A top EU official questioning the sincerity of young climate protesters and joking that they have “Greta syndrome” sparked blowback in Brussels on Friday among politicians and students demonstrating against climate change.

EU foreign policy chief Josep Borrell triggered the row by saying he believed school students had been galvanised by teen Swedish climate activist Greta Thunberg without fully realising the costs they would have to bear to ensure a carbon-neutral future.

It “can be called ‘Greta syndrome’,” Borrell, 72, said during a meeting at the European Parliament on Wednesday.

“It is very good to go out and demonstrate against climate change until you are not asked to contribute to pay for it,” he said, according to televised footage that was widely shared on social media.

Borrell expressed “doubt” that the students skipping school to stage Fridays for Future climate protests started by Thunberg “are aware of what these measures will cost them and if they are willing to lower their standard of living”.

A student climate protest leader in Brussels, Anuna De Wever, 18, on Friday slammed Borrell’s comments.

“That a commissioner says that this is impossible is completely ridiculous because he knows that it’s not and there is no alternative because then humanity will cease to exist if we don’t actually solve the climate crisis,” she told AFP.

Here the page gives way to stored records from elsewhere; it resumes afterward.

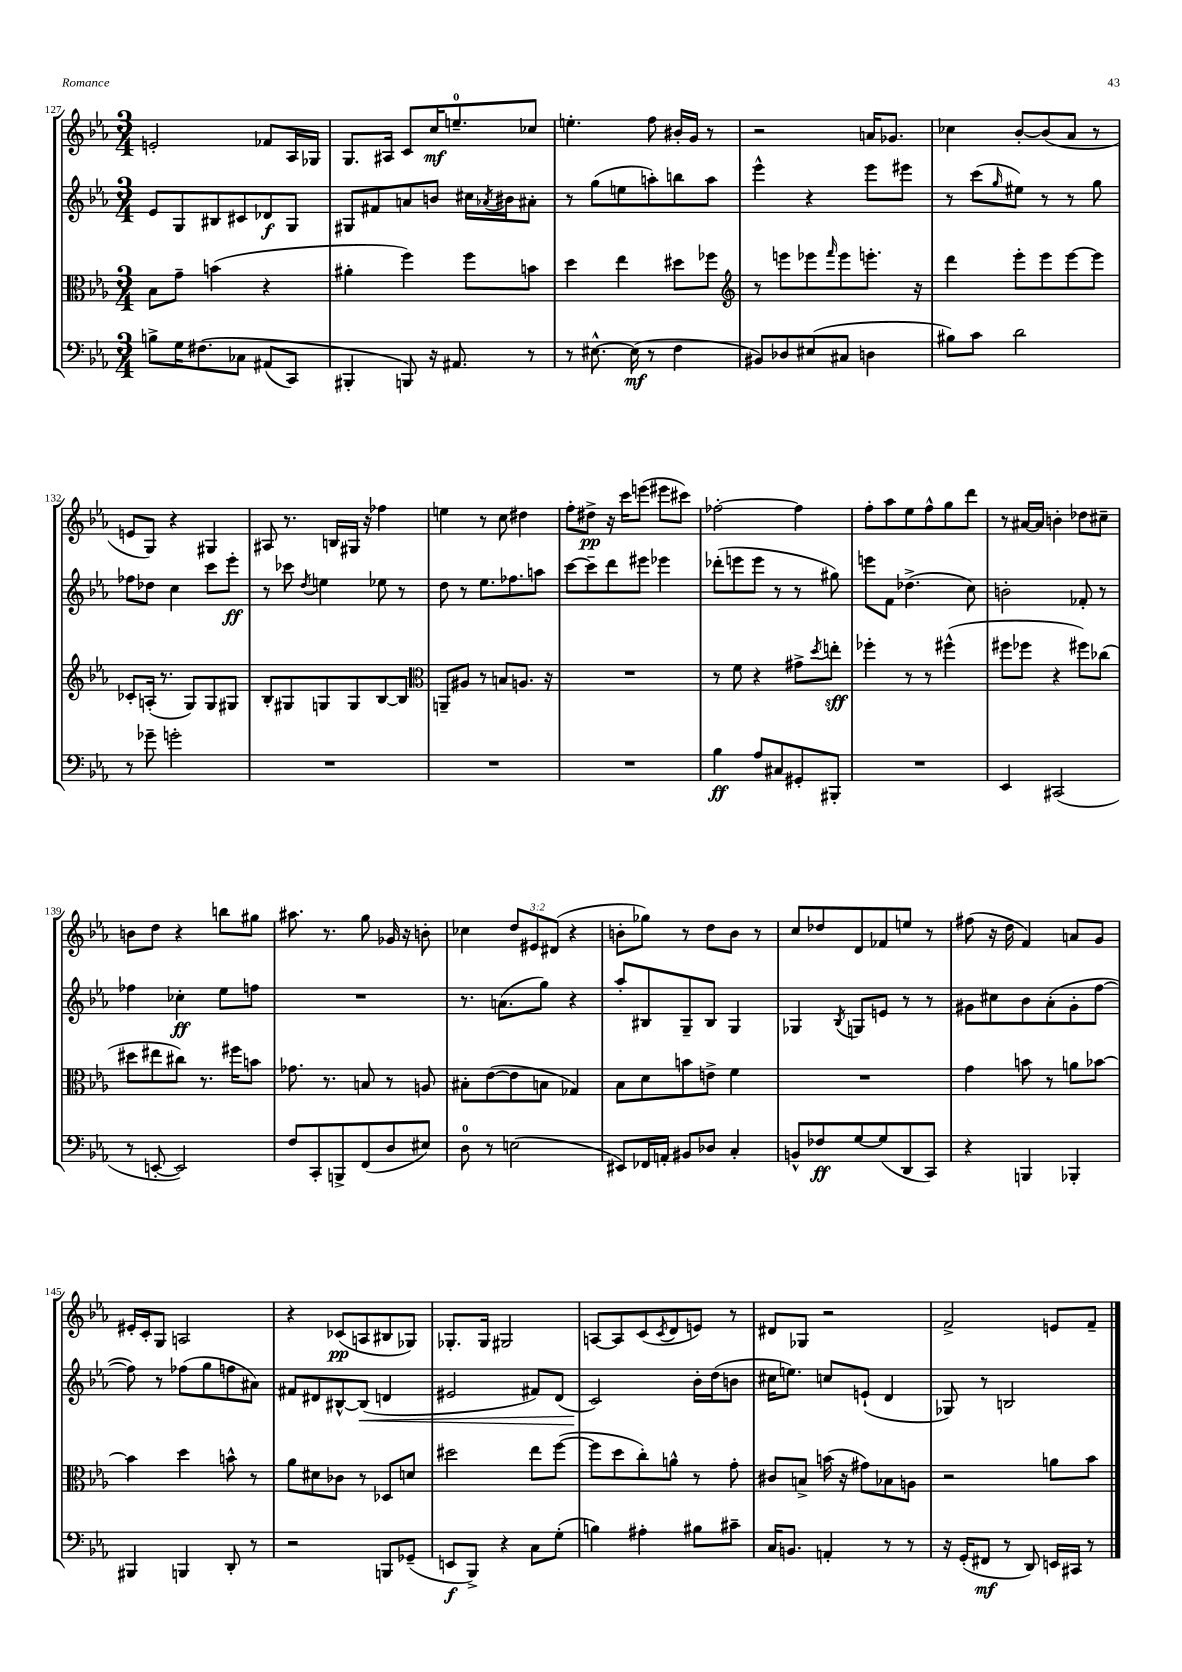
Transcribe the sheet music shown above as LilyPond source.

<<
\new StaffGroup <<
\new Staff = "s0" {
    \clef treble \key ees \major \numericTimeSignature \time 3/4 \override Staff.TupletNumber.text = #tuplet-number::calc-fraction-text
    e'2-. fes'8 aes16 ges16 |
    g8. ais16 c'8 c''16\mf e''8.-0-- ces''8 |
    e''4.-. f''8 bis'16-. g'16 r8 |
    r2 a'16 ges'8. |
    ces''4 bes'8~-. bes'8( aes'8 r8 |
    e'8 g8) r4 gis4 |
    ais8 r8. b16 gis16 r16 fes''4 |
    e''4 r8 c''8 dis''4 |
    f''8-. dis''8->\pp r16 c'''16 e'''8( eis'''8 cis'''8) |
    fes''2~-. fes''4 |
    f''8-. aes''8 ees''8 f''8-^ g''8 d'''8 |
    r8 ais'16~ ais'16 b'4-. des''8 cis''8-- |
    b'8 d''8 r4 b''8 gis''8 |
    ais''8. r8. g''8 ges'16 r16 b'8-. |
    ces''4 \tuplet 3/2 { d''8 eis'8 dis'8( } r4 |
    b'8-. ges''8) r8 d''8 b'8 r8 |
    c''8 des''8 d'8 fes'8 e''8 r8 |
    fis''8( r16 d''16 f'4) a'8 g'8 |
    eis'16-. c'16-. g8 a2 |
    r4 ces'8\pp( a8 bis8 ges8) |
    ges8.-. ges16 gis2 |
    a8~ a8 c'8( \acciaccatura { c'8 } d'8 e'8) r8 |
    dis'8 ges8 r2 |
    f'2-> e'8 f'8-- \bar "|." |
}
\new Staff = "s1" {
    \clef treble \key ees \major \numericTimeSignature \time 3/4
    ees'8 g8 bis8 cis'8 des'8\f g8 |
    gis8 fis'8 a'8 b'8 cis''16 \acciaccatura { aes'8 } bis'16 ais'8-. |
    r8 g''8( e''8 a''8-.) b''8 a''8 |
    ees'''4-^ r4 ees'''8 eis'''8 |
    r8 c'''8( \grace { g''16 } eis''8) r8 r8 g''8 |
    fes''8 des''8 c''4 c'''8 ees'''8-.\ff |
    r8 ces'''8 \acciaccatura { d''8 } e''4 ees''8 r8 |
    d''8 r8 ees''8. fes''8. a''8 |
    c'''8~ c'''8-- d'''8 eis'''8 ees'''4 |
    des'''8-.( e'''8 e'''8 r8 r8 gis''8) |
    e'''8 f'8 des''4.->( c''8) |
    b'2-. fes'8-. r8 |
    fes''4 ces''4-.\ff ees''8 f''8 |
    R2. |
    r8. a'8.( g''8) r4 |
    aes''8-. bis8 g8-- bis8 g4 |
    ges4 \acciaccatura { bes8 } g8 e'8 r8 r8 |
    gis'8 cis''8 bes'8 aes'8-.( gis'8-. f''8~ |
    f''8) r8 fes''8( g''8 f''8 ais'8) |
    fis'8 dis'8 bis8~-^ bis8\<( d'4 |
    eis'2 fis'8) d'8( |
    c'2\!) bes'16-. d''16( b'8 |
    cis''16 e''8.) c''8 e'8-!( d'4 |
    ges8) r8 b2 \bar "|." |
}
\new Staff = "s2" {
    \clef alto \key ees \major \numericTimeSignature \time 3/4
    bes8 g'8-- b'4( r4 |
    ais'4-. f''4) f''8 b'8 |
    d''4 ees''4 dis''8 fes''8 |
    \clef treble r8 e'''8 ees'''8 \grace { f'''16 } ees'''8 e'''8.-. r16 |
    d'''4 ees'''8-. ees'''8 ees'''8~ ees'''8 |
    ces'8-. a16-.( r8. g8) g8 gis8 |
    bes8-. gis8 g8 g8 bes8~ bes8 |
    \clef alto a,8-- ais8 r8 b8 a8. r16 |
    R2. |
    r8 f'8 r4 gis'8-> \acciaccatura { d''8 } e''8-.\sff |
    fes''4-. r8 r8 fis''4-^( |
    fis''8 fes''8 r4 fis''8) ces''8( |
    dis''8 eis''8 cis''8) r8. fis''16 b'8 |
    ges'8. r8. b8 r8 a8 |
    bis8-. ees'8~( ees'8 b8 ges4) |
    bes8 d'8 b'8 e'8-> f'4 |
    R2. |
    g'4 b'8 r8 a'8 bes'8~ |
    bes'4 d''4 b'8-^ r8 |
    aes'8 dis'8 ces'8 r8 des8 d'8 |
    dis''2 ees''8 f''8~( |
    f''8 d''8 c''8-.) a'8-^ r8 g'8-. |
    cis'8 b8-> b'16( r16 gis'8) bes8 a8 |
    r2 a'8 bes'8 \bar "|." |
}
\new Staff = "s3" {
    \clef bass \key ees \major \numericTimeSignature \time 3/4
    b8-> g16 fis8.\( ces8 ais,8( c,8) |
    bis,,4-. b,,8\) r16 ais,8. r8 |
    r8 eis8.~-^ eis16\mf( r8 f4 |
    bis,8) des8 eis8( cis8 d4 |
    bis8) c'8 d'2 |
    r8 ges'8-- g'2-. |
    R2. |
    R2. |
    R2. |
    bes4\ff aes8 cis8 gis,8-. bis,,8-. |
    R2. |
    ees,4 cis,2( |
    r8 e,8~-. e,2) |
    f8 c,8-. b,,8-> f,8( d8 eis8) |
    d8-0 r8 e2( |
    eis,8) fes,16 a,16-. bis,8 des8 c4-. |
    b,8-^ fes8\ff g8~ g8( d,8 c,8) |
    r4 b,,4 bes,,4-. |
    bis,,4 b,,4 d,8-. r8 |
    r2 b,,8 ges,8--( |
    e,8\f bes,,8->) r4 c8 g8-.( |
    b4) ais4-. bis8 cis'8-- |
    c16 b,8. a,4-. r8 r8 |
    r16 g,16-.( fis,8\mf r8 d,8) e,16 cis,16 r8 \bar "|." |
}
>>
>>
\layout { \context { \Score currentBarNumber = #127 } }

Speaking during a fresh student demonstration against climate change that drew hundreds of people, De Wever acknowledged that retooling society to reduce its carbon footprint was going to be costly, but said her generation was well aware of that.

“This is going to be really expensive,” she said. “Obviously we’re willing to pay the price to have a future.”

– ‘Unacceptable’ –

The Greens grouping of MEPs in the European Parliament also criticised Borrell, tweeting that his comments “are unacceptable for a representative of the EU”.

They said “we’ll be asking for a full explanation from him next week”.

MEP Carles Puigdemont, a Catalan separatist who crossed swords with Borrell when the latter was in his previous post as Spain’s foreign minister, asked whether the European Commission shared his view of young climate protesters.

A European Commission spokesman, Eric Mamer, told journalists that the entire EU executive “definitely stands in its entirety behind the European Green Deal which acknowledges and supports the aspirations of young — and less-young — people to combat climate change”.

The Commission has made tackling climate change the centrepiece of its action, pledging to spend billions of euros a year towards its Green Deal with the goal of making the EU climate neutral by 2050.